- Exercise: Copy each of the rows below line for line, keeping every character and line break unchanged.

- Recorded information:
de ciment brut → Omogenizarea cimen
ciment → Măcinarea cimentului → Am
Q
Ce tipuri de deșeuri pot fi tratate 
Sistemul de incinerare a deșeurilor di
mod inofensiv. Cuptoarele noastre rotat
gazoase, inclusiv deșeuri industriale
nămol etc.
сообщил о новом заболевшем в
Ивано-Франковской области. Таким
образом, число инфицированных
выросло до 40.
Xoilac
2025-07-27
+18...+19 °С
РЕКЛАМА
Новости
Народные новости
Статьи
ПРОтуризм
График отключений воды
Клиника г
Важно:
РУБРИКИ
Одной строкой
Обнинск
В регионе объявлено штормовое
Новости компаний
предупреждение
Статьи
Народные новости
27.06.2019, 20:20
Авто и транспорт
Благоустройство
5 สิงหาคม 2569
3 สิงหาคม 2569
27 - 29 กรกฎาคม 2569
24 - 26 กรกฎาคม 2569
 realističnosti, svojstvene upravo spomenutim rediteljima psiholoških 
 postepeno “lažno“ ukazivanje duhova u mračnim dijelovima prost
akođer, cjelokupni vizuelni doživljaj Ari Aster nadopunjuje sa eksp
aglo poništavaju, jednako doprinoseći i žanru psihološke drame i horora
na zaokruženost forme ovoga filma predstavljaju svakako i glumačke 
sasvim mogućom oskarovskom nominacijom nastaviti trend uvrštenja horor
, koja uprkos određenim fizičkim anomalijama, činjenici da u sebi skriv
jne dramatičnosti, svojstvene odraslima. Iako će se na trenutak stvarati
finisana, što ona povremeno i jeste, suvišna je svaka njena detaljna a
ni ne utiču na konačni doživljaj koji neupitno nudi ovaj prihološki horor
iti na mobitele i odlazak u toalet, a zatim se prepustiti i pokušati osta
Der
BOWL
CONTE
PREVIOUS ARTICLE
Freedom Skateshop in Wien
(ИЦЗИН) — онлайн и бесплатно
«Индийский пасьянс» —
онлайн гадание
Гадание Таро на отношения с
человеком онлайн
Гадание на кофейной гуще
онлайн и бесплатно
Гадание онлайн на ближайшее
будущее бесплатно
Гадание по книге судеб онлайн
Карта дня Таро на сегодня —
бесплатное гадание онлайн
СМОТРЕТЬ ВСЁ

- Result below:
de ciment brut → Omogenizarea cimen
ciment → Măcinarea cimentului → Am
Q
Ce tipuri de deșeuri pot fi tratate 
Sistemul de incinerare a deșeurilor di
mod inofensiv. Cuptoarele noastre rotat
gazoase, inclusiv deșeuri industriale
nămol etc.
сообщил о новом заболевшем в
Ивано-Франковской области. Таким
образом, число инфицированных
выросло до 40.
Xoilac
2025-07-27
+18...+19 °С
РЕКЛАМА
Новости
Народные новости
Статьи
ПРОтуризм
График отключений воды
Клиника г
Важно:
РУБРИКИ
Одной строкой
Обнинск
В регионе объявлено штормовое
Новости компаний
предупреждение
Статьи
Народные новости
27.06.2019, 20:20
Авто и транспорт
Благоустройство
5 สิงหาคม 2569
3 สิงหาคม 2569
27 - 29 กรกฎาคม 2569
24 - 26 กรกฎาคม 2569
 realističnosti, svojstvene upravo spomenutim rediteljima psiholoških 
 postepeno “lažno“ ukazivanje duhova u mračnim dijelovima prost
akođer, cjelokupni vizuelni doživljaj Ari Aster nadopunjuje sa eksp
aglo poništavaju, jednako doprinoseći i žanru psihološke drame i horora
na zaokruženost forme ovoga filma predstavljaju svakako i glumačke 
sasvim mogućom oskarovskom nominacijom nastaviti trend uvrštenja horor
, koja uprkos određenim fizičkim anomalijama, činjenici da u sebi skriv
jne dramatičnosti, svojstvene odraslima. Iako će se na trenutak stvarati
finisana, što ona povremeno i jeste, suvišna je svaka njena detaljna a
ni ne utiču na konačni doživljaj koji neupitno nudi ovaj prihološki horor
iti na mobitele i odlazak u toalet, a zatim se prepustiti i pokušati osta
Der
BOWL
CONTE
PREVIOUS ARTICLE
Freedom Skateshop in Wien
(ИЦЗИН) — онлайн и бесплатно
«Индийский пасьянс» —
онлайн гадание
Гадание Таро на отношения с
человеком онлайн
Гадание на кофейной гуще
онлайн и бесплатно
Гадание онлайн на ближайшее
будущее бесплатно
Гадание по книге судеб онлайн
Карта дня Таро на сегодня —
бесплатное гадание онлайн
СМОТРЕТЬ ВСЁ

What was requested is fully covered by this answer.